Exploring When and Why People Neglect and Deliberately misinterpret Information, Special issue of the Journal of Economic Psychology; Deadline 28 Feb 2021
Author: Kinga Barrafrem
The Journal of Economic Psychology is inviting submissions for a special issue on the topic of Homo Ignorans. That is, empirical or theoretical work that advances our understanding of when and why people neglect and deliberately misinterpret information. People often choose not to know, even in situations where the costs of gaining more information are negligible and the potential benefits from good decision-making are large. The notion of humans as deliberately avoiding and neglecting information has been dubbed Homo Ignorans (“neglecting man”). Moreover people (including researchers) often use motivated reasoning to make sense information in a biased way to uphold certain beliefs about the state of the world.
For this special issue, we call for papers that can provide a better understanding of information neglect and motivated reasoning in decision making in a variety of domains such as behavioral ethics, financial behavior, and others.
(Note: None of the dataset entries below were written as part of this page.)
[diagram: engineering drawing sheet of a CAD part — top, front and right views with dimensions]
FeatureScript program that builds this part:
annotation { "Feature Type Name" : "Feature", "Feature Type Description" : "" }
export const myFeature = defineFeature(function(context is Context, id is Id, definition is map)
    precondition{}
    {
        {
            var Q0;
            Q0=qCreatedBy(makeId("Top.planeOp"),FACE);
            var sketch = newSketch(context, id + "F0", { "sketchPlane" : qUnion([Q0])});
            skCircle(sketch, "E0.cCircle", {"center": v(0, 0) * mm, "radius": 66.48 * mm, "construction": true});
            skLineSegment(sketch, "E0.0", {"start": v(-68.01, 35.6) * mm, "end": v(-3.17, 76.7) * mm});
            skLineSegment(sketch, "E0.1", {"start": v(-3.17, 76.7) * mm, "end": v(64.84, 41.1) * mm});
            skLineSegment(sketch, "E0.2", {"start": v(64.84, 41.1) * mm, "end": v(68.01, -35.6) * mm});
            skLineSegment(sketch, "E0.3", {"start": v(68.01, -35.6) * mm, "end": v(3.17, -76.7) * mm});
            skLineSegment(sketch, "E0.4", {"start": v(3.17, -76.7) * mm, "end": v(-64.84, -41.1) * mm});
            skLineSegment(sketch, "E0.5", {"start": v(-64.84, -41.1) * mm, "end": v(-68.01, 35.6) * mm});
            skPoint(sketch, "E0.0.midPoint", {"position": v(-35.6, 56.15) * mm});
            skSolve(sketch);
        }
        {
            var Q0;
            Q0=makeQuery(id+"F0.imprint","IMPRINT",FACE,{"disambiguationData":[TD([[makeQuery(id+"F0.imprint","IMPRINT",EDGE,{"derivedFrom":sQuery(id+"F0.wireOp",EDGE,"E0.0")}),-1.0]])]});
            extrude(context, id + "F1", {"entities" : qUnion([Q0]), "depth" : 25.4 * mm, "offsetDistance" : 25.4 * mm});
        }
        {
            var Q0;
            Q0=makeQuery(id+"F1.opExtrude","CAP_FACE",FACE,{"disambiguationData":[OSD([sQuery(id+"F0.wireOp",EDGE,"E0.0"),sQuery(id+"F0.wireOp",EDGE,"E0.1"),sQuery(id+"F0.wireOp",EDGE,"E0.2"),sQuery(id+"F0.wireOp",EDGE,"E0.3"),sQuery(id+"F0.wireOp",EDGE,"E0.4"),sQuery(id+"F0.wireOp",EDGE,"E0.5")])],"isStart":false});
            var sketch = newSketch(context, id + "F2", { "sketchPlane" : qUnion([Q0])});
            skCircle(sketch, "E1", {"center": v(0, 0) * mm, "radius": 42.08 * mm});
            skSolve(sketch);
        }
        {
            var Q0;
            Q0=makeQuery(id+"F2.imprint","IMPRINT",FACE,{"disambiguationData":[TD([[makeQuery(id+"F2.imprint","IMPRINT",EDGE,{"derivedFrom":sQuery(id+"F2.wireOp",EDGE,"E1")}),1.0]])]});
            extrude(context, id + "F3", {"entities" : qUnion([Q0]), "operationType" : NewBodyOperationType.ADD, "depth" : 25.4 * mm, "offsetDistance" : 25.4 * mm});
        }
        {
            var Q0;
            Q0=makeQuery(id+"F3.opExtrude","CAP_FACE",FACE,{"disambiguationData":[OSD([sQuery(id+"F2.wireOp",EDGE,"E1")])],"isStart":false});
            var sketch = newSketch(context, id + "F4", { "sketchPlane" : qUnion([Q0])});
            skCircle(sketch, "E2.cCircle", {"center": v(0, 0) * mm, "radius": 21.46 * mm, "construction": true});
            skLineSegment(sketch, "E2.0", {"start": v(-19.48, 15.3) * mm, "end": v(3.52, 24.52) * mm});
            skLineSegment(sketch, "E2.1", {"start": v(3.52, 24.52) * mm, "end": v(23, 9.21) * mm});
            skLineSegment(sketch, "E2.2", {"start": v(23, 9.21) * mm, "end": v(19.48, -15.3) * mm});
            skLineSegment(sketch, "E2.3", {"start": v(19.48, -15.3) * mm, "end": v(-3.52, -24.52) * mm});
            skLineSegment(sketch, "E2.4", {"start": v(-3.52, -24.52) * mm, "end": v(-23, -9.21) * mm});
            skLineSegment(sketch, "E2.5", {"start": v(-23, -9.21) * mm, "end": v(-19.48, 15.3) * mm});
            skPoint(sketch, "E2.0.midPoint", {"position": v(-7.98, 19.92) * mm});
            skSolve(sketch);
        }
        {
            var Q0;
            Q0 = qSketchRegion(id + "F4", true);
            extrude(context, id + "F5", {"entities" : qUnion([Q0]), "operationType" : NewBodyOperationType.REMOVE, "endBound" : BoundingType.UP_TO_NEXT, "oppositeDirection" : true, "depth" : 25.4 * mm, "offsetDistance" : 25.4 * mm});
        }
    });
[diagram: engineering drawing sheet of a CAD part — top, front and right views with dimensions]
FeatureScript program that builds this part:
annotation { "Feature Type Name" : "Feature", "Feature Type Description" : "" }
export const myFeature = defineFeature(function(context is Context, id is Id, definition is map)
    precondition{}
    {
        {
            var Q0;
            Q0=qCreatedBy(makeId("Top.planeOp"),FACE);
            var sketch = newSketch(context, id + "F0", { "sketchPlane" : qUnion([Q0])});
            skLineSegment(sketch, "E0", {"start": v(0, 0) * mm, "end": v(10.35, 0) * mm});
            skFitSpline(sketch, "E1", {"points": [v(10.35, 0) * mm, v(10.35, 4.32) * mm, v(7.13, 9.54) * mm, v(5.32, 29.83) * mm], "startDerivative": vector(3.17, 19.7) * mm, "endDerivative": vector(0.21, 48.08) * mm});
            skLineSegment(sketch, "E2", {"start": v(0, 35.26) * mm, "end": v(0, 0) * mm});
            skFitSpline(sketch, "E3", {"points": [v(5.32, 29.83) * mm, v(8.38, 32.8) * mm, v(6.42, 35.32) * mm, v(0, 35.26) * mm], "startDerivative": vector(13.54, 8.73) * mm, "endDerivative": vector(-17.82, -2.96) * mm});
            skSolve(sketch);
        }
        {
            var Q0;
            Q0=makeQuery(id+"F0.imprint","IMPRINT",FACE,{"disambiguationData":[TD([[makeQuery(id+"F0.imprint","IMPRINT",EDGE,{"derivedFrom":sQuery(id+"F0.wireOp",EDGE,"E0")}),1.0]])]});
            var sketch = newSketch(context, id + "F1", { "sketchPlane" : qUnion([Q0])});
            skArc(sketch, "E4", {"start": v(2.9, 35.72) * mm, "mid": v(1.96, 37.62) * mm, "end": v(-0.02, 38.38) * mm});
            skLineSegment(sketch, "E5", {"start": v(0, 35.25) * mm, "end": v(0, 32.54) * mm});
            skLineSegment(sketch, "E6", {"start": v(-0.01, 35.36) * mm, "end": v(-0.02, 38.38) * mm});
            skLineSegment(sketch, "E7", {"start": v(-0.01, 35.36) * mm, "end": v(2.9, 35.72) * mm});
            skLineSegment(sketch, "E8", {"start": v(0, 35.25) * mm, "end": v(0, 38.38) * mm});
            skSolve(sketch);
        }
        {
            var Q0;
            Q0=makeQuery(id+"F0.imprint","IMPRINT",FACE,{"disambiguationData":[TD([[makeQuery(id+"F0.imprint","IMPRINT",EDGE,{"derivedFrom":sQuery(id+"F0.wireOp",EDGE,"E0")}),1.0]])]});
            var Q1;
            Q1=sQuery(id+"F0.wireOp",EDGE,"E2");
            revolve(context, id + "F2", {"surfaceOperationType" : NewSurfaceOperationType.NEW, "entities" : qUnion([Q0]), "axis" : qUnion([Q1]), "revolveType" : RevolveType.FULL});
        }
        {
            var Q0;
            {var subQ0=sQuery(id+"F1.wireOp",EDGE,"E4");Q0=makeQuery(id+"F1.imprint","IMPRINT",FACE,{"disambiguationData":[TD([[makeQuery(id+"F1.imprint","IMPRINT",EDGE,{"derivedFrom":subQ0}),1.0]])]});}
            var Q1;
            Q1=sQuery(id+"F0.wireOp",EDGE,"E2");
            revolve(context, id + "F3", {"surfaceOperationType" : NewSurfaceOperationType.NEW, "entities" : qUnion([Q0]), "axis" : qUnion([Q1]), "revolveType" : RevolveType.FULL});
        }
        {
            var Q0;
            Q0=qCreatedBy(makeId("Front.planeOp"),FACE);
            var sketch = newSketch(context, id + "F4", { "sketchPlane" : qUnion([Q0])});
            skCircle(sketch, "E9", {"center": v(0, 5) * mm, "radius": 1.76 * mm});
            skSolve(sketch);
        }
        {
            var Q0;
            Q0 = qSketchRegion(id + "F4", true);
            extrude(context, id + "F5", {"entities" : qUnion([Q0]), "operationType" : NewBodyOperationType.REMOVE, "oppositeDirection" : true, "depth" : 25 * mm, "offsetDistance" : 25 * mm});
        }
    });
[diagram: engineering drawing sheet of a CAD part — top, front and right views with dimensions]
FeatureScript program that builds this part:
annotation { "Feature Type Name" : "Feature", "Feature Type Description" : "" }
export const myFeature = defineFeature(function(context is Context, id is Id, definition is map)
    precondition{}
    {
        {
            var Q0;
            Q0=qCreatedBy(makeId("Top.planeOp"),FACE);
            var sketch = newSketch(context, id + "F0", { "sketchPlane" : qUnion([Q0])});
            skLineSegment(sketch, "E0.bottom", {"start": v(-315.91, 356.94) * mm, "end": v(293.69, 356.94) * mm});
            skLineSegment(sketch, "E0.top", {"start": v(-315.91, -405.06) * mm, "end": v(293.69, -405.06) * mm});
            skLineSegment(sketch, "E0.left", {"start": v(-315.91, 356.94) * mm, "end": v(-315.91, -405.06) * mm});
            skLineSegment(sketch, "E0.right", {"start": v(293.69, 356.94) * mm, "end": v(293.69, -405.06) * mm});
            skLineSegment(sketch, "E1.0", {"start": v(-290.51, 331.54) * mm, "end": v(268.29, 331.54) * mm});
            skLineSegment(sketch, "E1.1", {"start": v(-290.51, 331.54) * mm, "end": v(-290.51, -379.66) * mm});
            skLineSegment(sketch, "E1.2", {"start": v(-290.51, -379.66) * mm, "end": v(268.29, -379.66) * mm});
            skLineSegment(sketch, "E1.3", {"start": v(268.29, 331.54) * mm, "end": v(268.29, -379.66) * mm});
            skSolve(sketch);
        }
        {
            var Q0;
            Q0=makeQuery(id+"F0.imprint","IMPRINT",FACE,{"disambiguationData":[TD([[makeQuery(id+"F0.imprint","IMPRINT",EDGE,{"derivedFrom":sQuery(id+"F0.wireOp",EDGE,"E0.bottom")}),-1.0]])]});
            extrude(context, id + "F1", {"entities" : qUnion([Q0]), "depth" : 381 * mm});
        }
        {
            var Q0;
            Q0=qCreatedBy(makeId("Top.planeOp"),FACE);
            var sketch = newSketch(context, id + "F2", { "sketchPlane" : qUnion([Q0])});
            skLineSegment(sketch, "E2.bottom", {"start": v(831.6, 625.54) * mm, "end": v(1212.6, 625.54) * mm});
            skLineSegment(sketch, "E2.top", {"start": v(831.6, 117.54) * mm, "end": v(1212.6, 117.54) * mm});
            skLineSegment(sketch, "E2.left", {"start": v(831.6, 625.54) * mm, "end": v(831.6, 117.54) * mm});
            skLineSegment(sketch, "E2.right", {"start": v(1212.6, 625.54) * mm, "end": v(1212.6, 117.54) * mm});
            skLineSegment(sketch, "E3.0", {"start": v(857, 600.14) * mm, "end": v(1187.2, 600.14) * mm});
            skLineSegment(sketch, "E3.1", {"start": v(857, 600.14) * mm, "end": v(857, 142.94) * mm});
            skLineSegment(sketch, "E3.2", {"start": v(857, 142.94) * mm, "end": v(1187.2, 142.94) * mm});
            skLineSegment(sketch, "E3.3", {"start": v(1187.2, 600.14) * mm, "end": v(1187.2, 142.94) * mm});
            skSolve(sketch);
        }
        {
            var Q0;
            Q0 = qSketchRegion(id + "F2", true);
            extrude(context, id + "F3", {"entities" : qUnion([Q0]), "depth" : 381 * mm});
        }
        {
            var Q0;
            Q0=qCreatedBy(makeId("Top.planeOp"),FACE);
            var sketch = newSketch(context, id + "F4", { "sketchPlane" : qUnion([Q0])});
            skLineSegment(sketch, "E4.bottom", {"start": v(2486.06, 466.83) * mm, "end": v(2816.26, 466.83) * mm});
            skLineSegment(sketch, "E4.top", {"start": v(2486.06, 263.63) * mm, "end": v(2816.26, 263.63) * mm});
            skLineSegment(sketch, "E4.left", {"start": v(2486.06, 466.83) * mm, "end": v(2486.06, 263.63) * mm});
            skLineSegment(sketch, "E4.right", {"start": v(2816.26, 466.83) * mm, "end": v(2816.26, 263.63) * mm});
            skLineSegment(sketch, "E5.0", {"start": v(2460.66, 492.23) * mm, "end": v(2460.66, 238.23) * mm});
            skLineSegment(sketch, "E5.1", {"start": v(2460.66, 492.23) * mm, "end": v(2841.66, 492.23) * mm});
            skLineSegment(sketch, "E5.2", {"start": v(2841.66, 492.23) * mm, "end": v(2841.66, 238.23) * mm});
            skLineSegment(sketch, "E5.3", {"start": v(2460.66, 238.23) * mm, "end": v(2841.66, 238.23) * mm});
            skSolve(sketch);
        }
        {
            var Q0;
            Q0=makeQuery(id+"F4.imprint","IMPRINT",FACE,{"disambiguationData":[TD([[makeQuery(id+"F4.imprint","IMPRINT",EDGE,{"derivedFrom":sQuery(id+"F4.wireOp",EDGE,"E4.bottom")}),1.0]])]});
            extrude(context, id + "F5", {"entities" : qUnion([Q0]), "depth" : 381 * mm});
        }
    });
We encourage submissions that fall broadly into one of the following areas, but submissions on related topics will also be considered:
- Information and decision avoidance
- Motivated reasoning
- Opportunity cost neglect and inattention to values in decision making
- Prominence thinking
- Fake news
- Pseudo-profound bullshit
- Individual and situational determinants of ignorance
- Mechanisms behind ignorance; motivated reasoning as feelings vs. analysis
- Nudging and boosting in relation to the topics above
Anyone with an interest in the issues detailed above is encouraged to submit a full paper to this special issue.